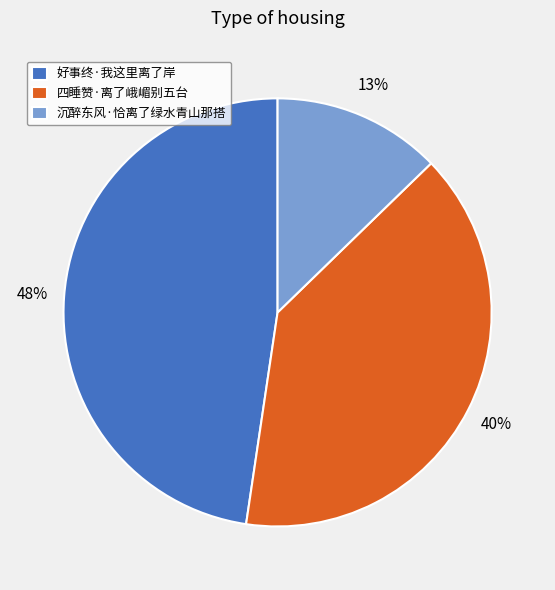

Which category has the smallest portion of the pie?

沉醉东风·恰离了绿水青山那搭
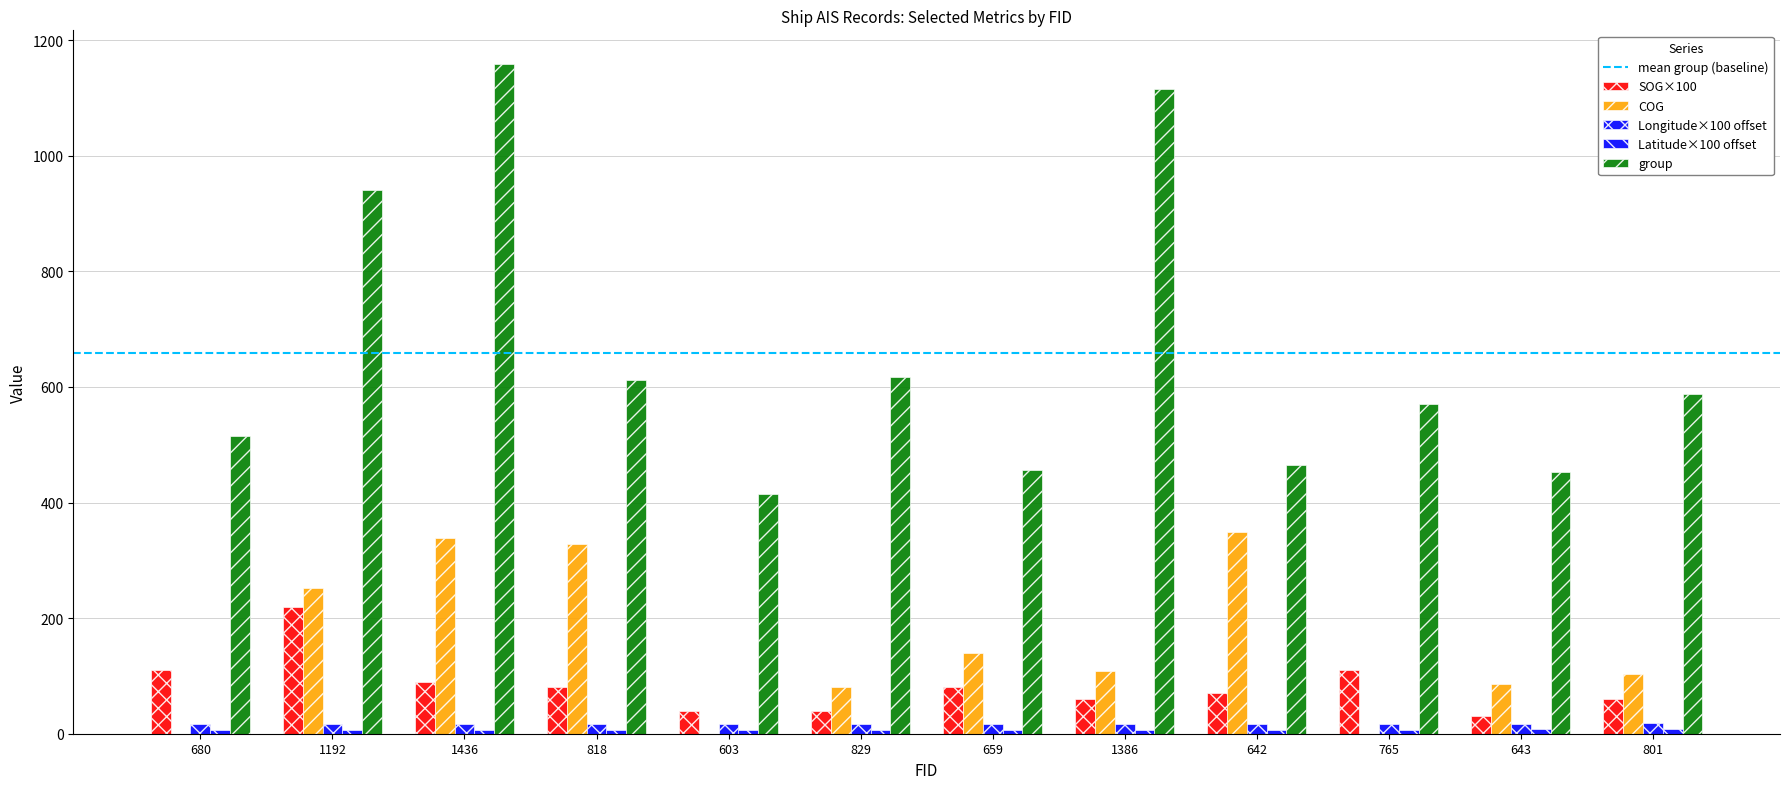

Are the bars grouped side by side (vs. stacked)?

Yes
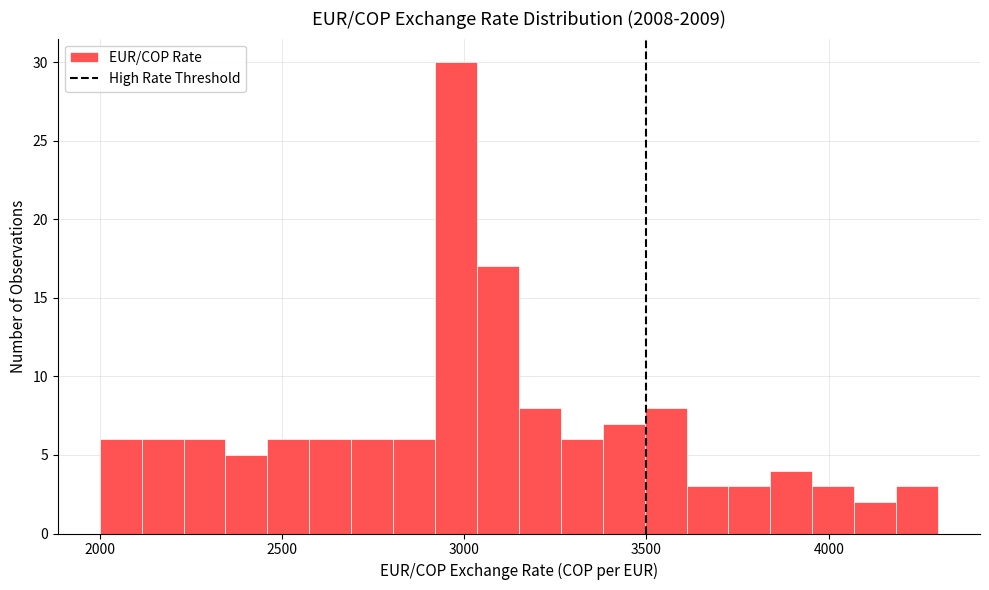

Around what value on the x-axis is the tallest bar? Give the approximate position of its centre, as read against the axis.

3000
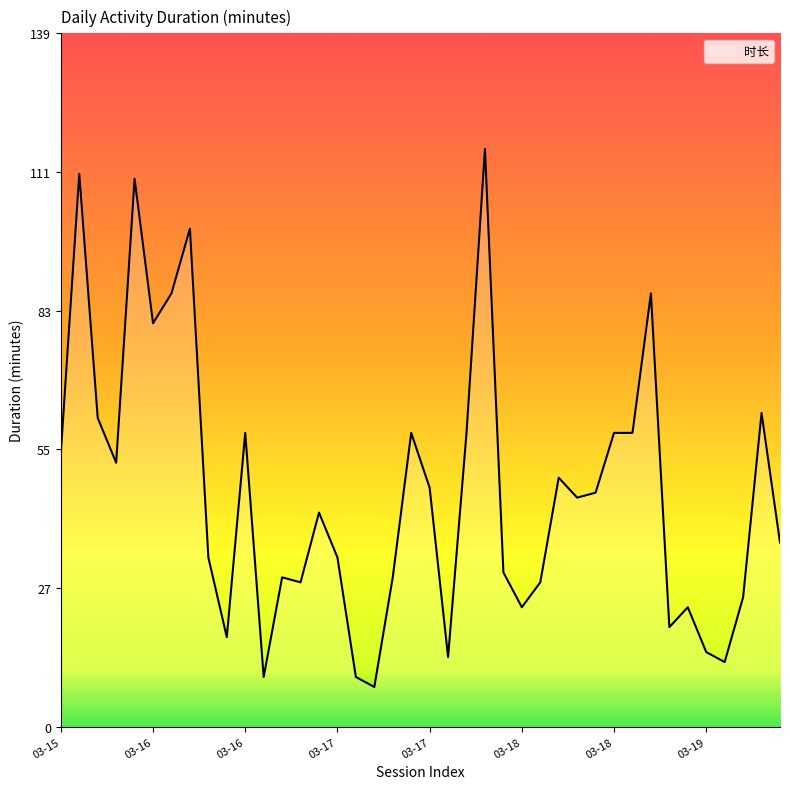

What is the minimum value shown in the chart?

8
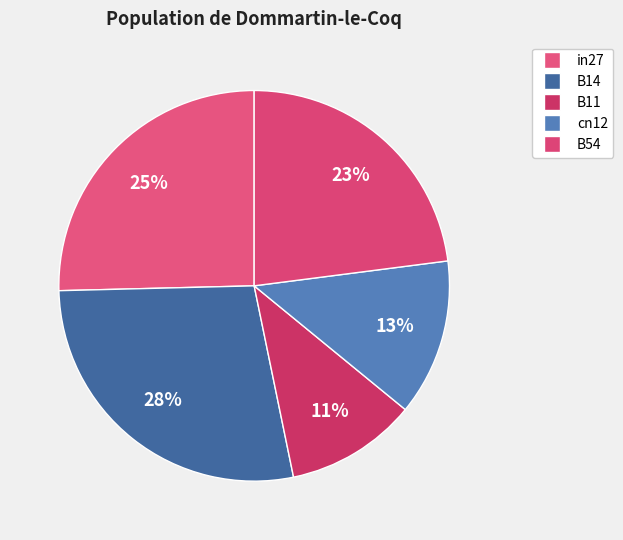

Which slice is the smallest?

B11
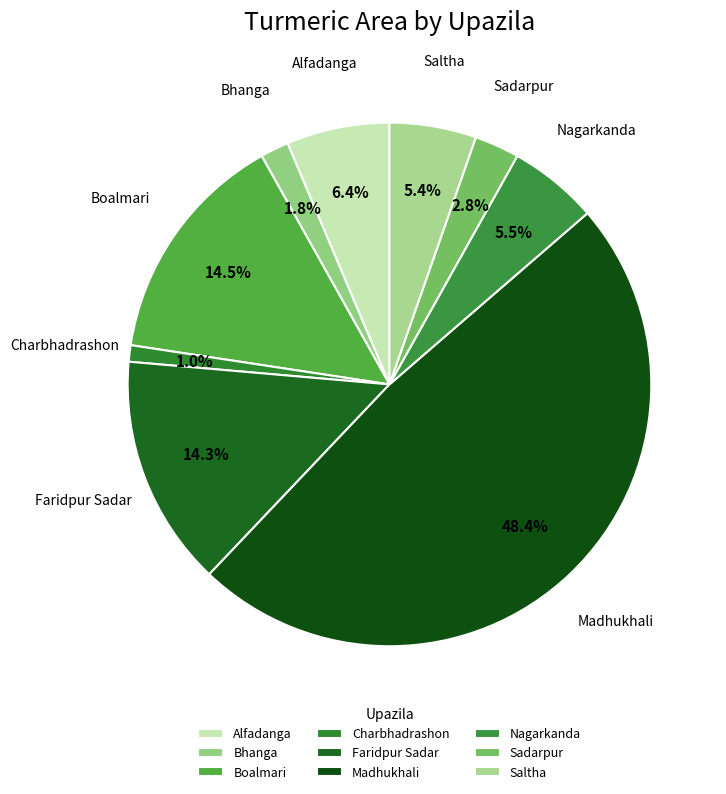

Which slice is the largest?

Madhukhali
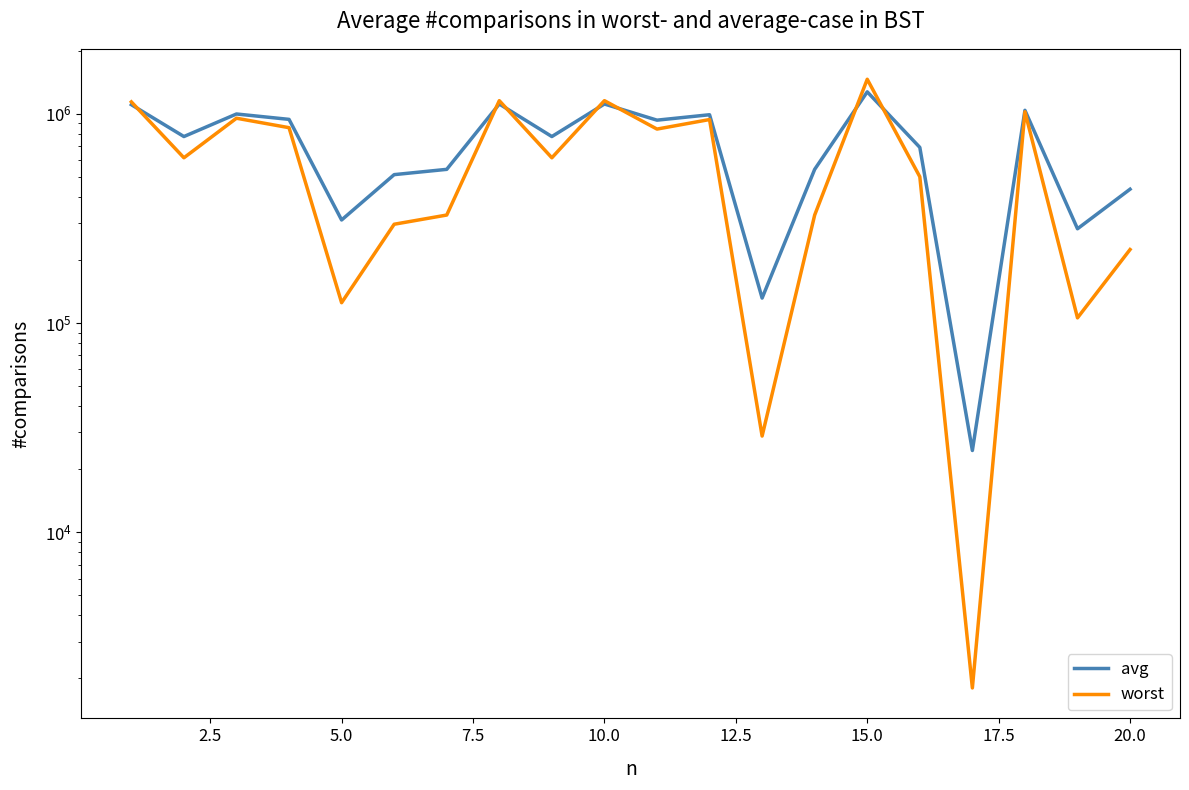

Reading left to right, what are all the values shown in this chart?

avg: 1105299.6	778344.8	997717.8	940289.5	310730.4	511772.1	542459.8	1113622.8	778344.8	1113622.8	932115.5	989491.5	131535.3	542459.8	1272966.5	690775.5	24566.1	1038956.5	282036.4	435987.6
worst: 1140050.0	616050.0	952200.0	858050.0	125000.0	296450.0	328050.0	1155200.0	616050.0	1155200.0	845000.0	938450.0	28800.0	328050.0	1462050.0	500000.0	1800.0	1022450.0	105800.0	224450.0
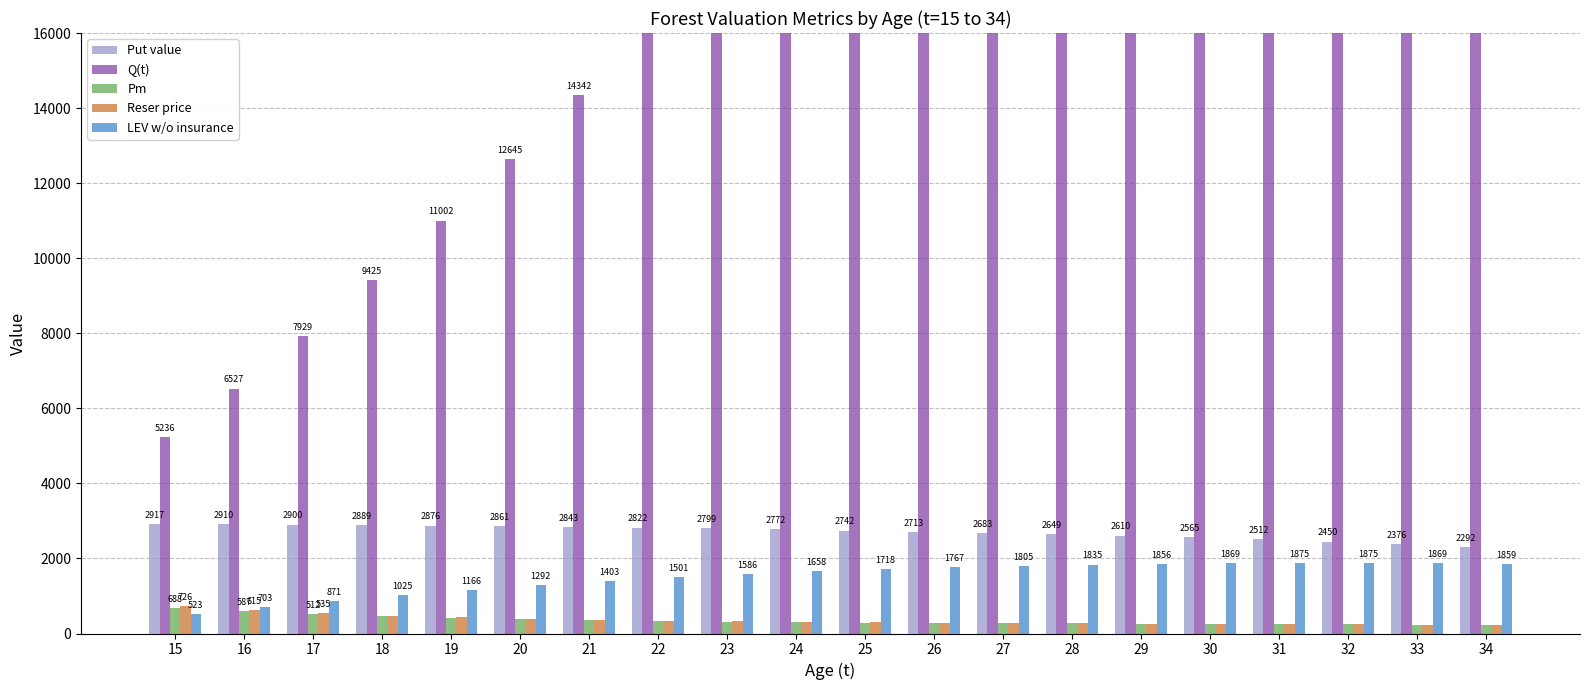

How many data points in Put value are less than 2772?

10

________________________

_Exercise objective_: Copy out the entries from the line with "Which slice is the largest?" up to and including the line with "Reading left to", leaving the pictures out.

_Problem solution_:
Which slice is the largest?

Madhukhali

Reading left to right, what are all the values shown in this chart?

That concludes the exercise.